Breve storia di una città che aveva voltato le
spalle alle banchine e si trovò in ginocchio / 1
Piano e l'utopia possibile
rimettere Genova sul mare
Il progetto di Renzo
Piano esprime una
importante visione: è
un sogno concreto,
che non interessa solo
i genovesi
Invano dicevo agli
amici genovesi che il
futuro è nel porto. Mi
guardavano con
benevolenza come si
guarda un matto

Il progetto di Renzo Piano per Genova, sul quale il
Secolo XIX ha aperto da tempo un dibattito, suscita interesse
anche al di fuori della Liguria per i riflessi che
avrebbe sull'economia di tutto il Nord Italia. Marco
Vitale è un economista lombardo: si autodefinisce "furestu",
straniero, ma in realtà ha lavorato a Genova
dal '78 all'86, gli anni della crisi. Forte di quella esperienza
ha dedicato al progetto una approfondita analisi,
che pubblichiamo in due puntate. Nell'articolo di
oggi ripercorre le scelte infelici del passato, che hanno
ridimensionato il ruolo del porto, come fosse un corpo
estraneo alla città. Ma sottolinea anche le intuizioni
che hanno anticipato la rivoluzione di Piano. Nella seconda
parte entrerà più in dettaglio nel progetto.

» Dati forniti
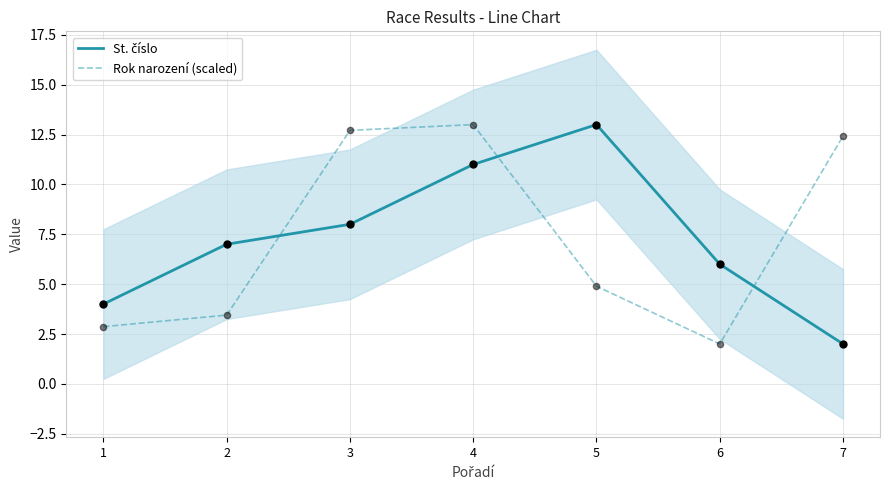

Which series has the largest total across all categories?

Rok narození (scaled)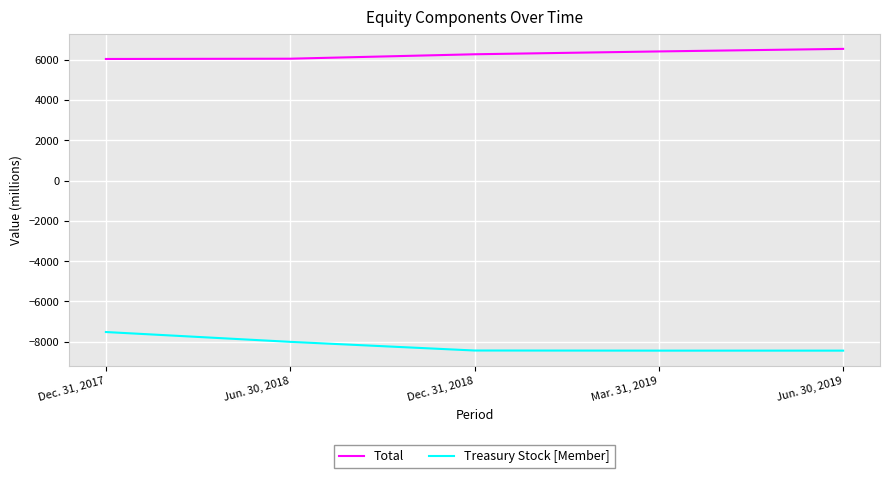

Rank the categories by Total value from lowest to highest.

Dec. 31, 2017, Jun. 30, 2018, Dec. 31, 2018, Mar. 31, 2019, Jun. 30, 2019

» Compito
Riporta parola per parola la parte del brano sul progetto di Renzo Piano per Genova compresa tra "Il progetto di Renzo Piano" e "dettaglio nel progetto.", inclusi entrambi.

» Soluzione
Il progetto di Renzo Piano per Genova, sul quale il
Secolo XIX ha aperto da tempo un dibattito, suscita interesse
anche al di fuori della Liguria per i riflessi che
avrebbe sull'economia di tutto il Nord Italia. Marco
Vitale è un economista lombardo: si autodefinisce "furestu",
straniero, ma in realtà ha lavorato a Genova
dal '78 all'86, gli anni della crisi. Forte di quella esperienza
ha dedicato al progetto una approfondita analisi,
che pubblichiamo in due puntate. Nell'articolo di
oggi ripercorre le scelte infelici del passato, che hanno
ridimensionato il ruolo del porto, come fosse un corpo
estraneo alla città. Ma sottolinea anche le intuizioni
che hanno anticipato la rivoluzione di Piano. Nella seconda
parte entrerà più in dettaglio nel progetto.